Rewrite the listing below from the line containing "Over which range" down through the line containing "The value of", changing "tallest" to "highest" and keeping everything else the same. Return only those lines, without the pictures.
::: Entries supplied
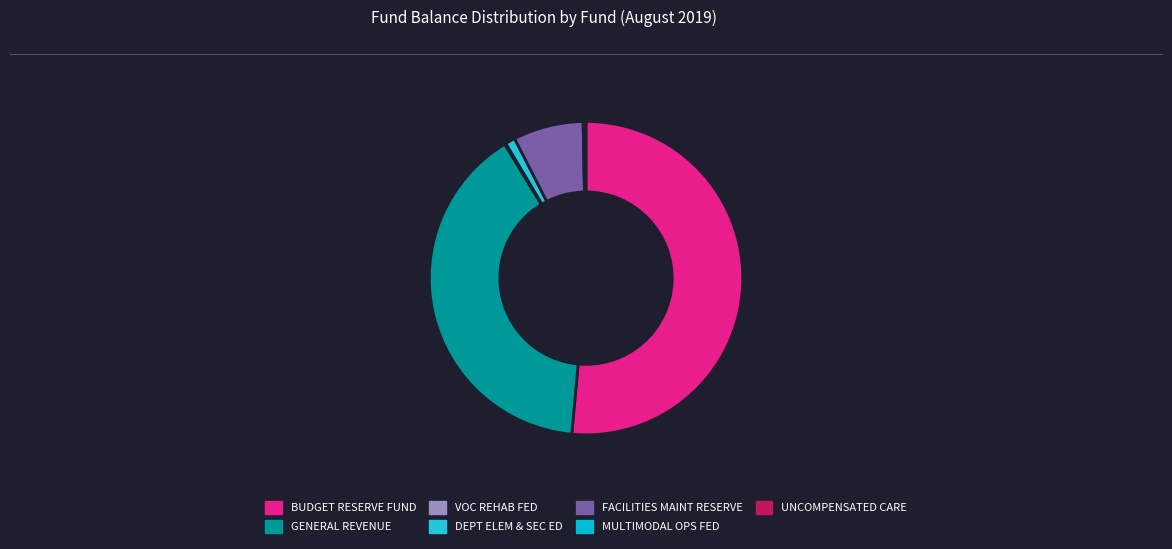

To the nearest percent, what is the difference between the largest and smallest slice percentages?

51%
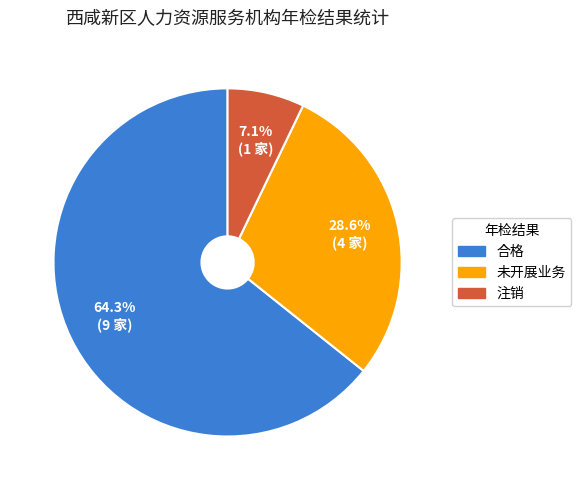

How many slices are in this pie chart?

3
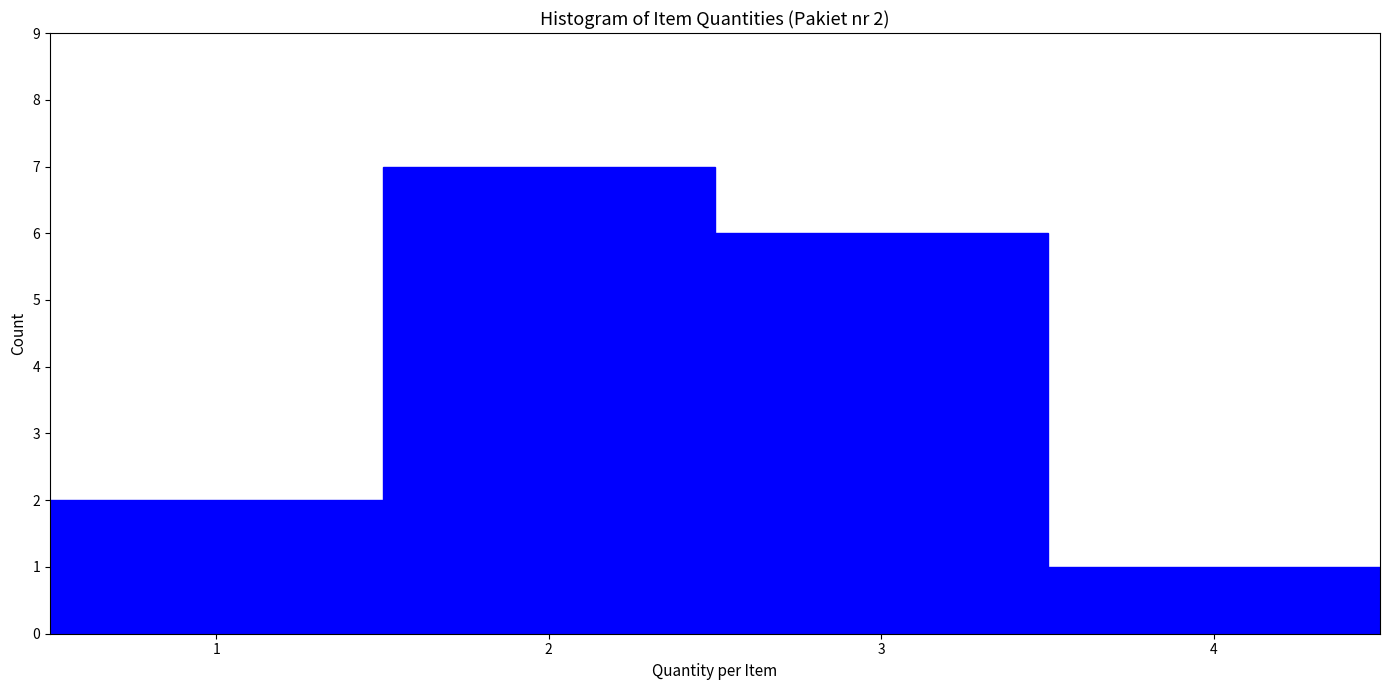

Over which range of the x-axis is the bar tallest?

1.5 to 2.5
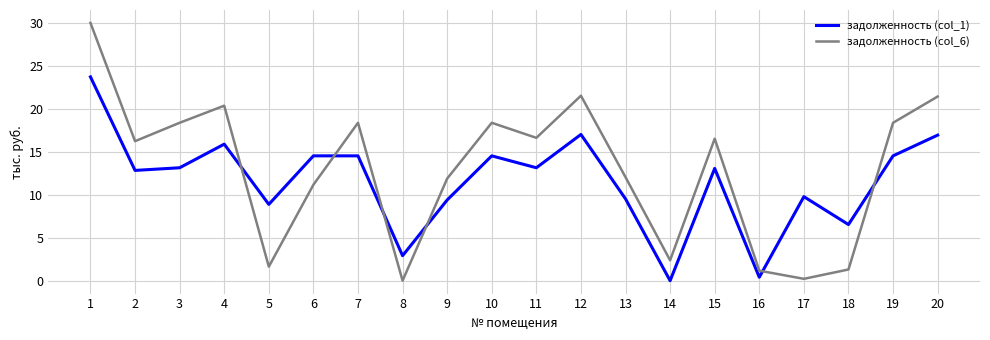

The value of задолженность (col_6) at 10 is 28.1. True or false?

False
::::::
::: Entries supplied
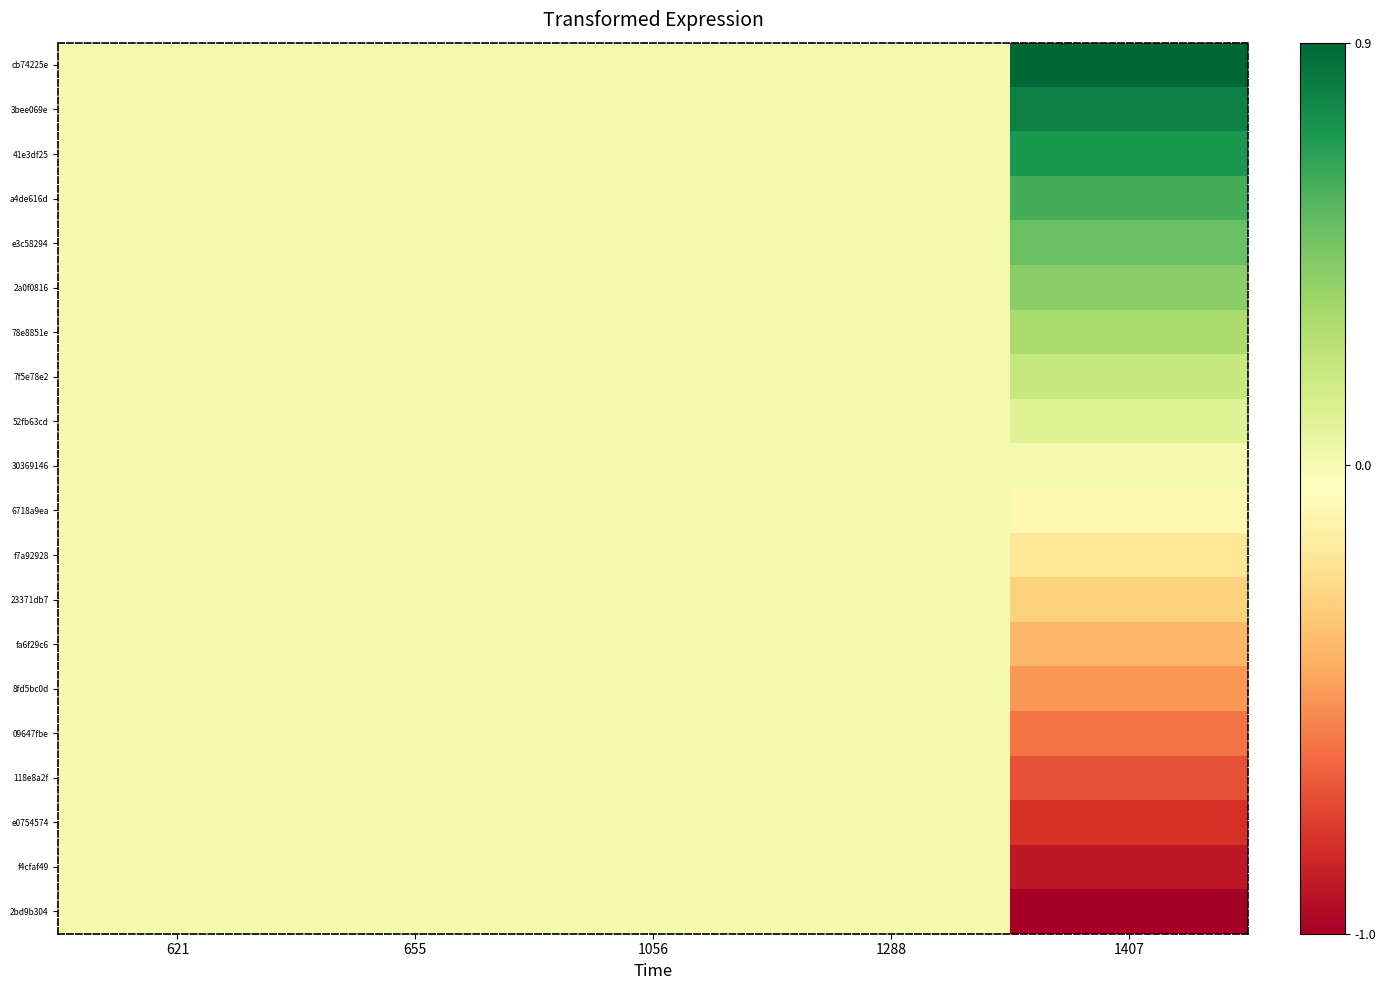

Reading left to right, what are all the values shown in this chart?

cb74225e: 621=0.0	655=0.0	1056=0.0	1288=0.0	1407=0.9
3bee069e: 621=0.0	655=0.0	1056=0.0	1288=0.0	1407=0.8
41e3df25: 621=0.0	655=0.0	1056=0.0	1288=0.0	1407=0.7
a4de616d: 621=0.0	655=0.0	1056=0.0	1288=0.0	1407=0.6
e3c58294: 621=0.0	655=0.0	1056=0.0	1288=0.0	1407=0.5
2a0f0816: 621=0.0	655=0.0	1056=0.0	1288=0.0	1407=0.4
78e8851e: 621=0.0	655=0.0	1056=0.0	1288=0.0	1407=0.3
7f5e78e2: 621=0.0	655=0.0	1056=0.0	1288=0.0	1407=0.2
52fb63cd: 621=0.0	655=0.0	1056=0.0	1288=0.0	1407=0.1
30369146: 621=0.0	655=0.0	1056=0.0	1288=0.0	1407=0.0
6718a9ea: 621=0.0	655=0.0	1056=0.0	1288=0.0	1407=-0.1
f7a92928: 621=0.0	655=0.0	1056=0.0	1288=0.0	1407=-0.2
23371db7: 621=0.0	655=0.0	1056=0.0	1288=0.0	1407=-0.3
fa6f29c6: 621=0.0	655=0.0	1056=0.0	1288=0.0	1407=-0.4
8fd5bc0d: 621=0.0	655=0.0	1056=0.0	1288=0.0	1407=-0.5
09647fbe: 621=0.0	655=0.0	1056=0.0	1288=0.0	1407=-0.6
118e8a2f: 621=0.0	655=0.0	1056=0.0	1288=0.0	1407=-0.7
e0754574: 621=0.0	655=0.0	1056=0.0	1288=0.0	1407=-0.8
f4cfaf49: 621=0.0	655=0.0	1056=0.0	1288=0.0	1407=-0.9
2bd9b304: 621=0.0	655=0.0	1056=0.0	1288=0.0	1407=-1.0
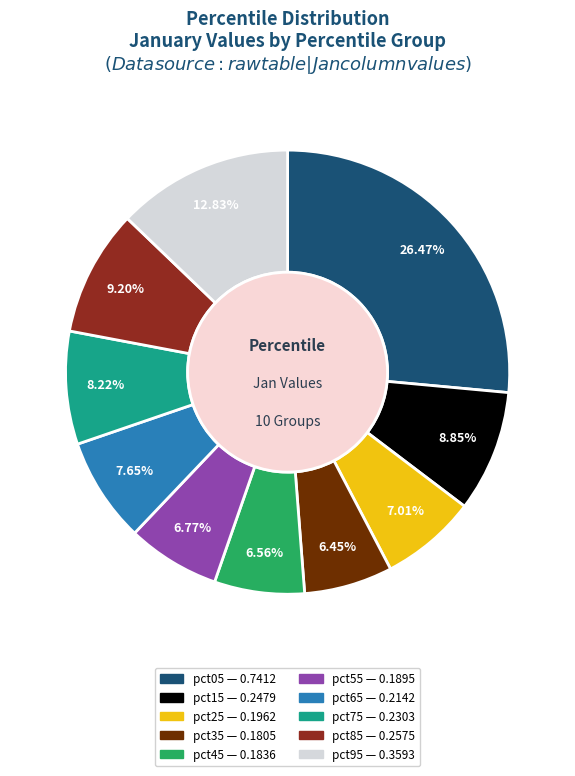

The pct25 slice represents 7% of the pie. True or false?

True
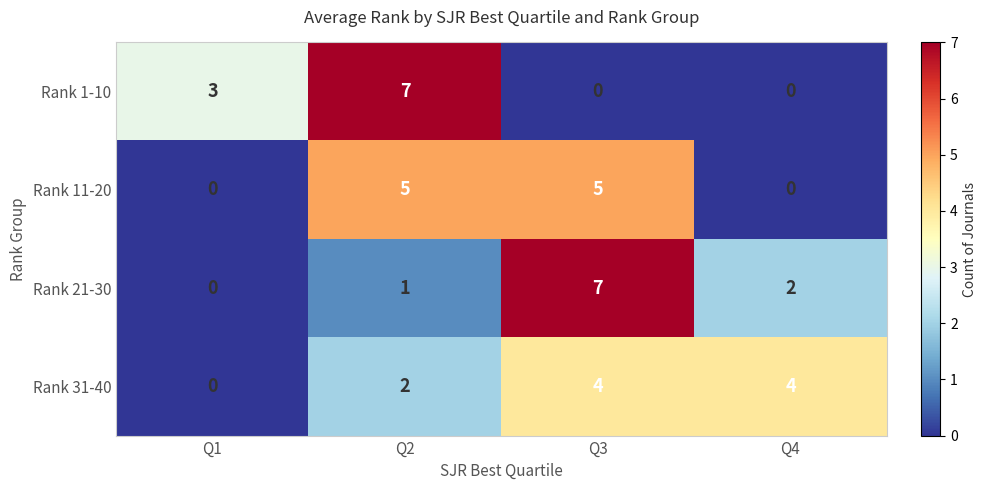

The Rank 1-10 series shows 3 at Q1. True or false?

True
::::::
▶ Your solution
Over which range of the x-axis is the bar highest?

1.5 to 2.5

The value of задолженность (col_6) at 10 is 28.1. True or false?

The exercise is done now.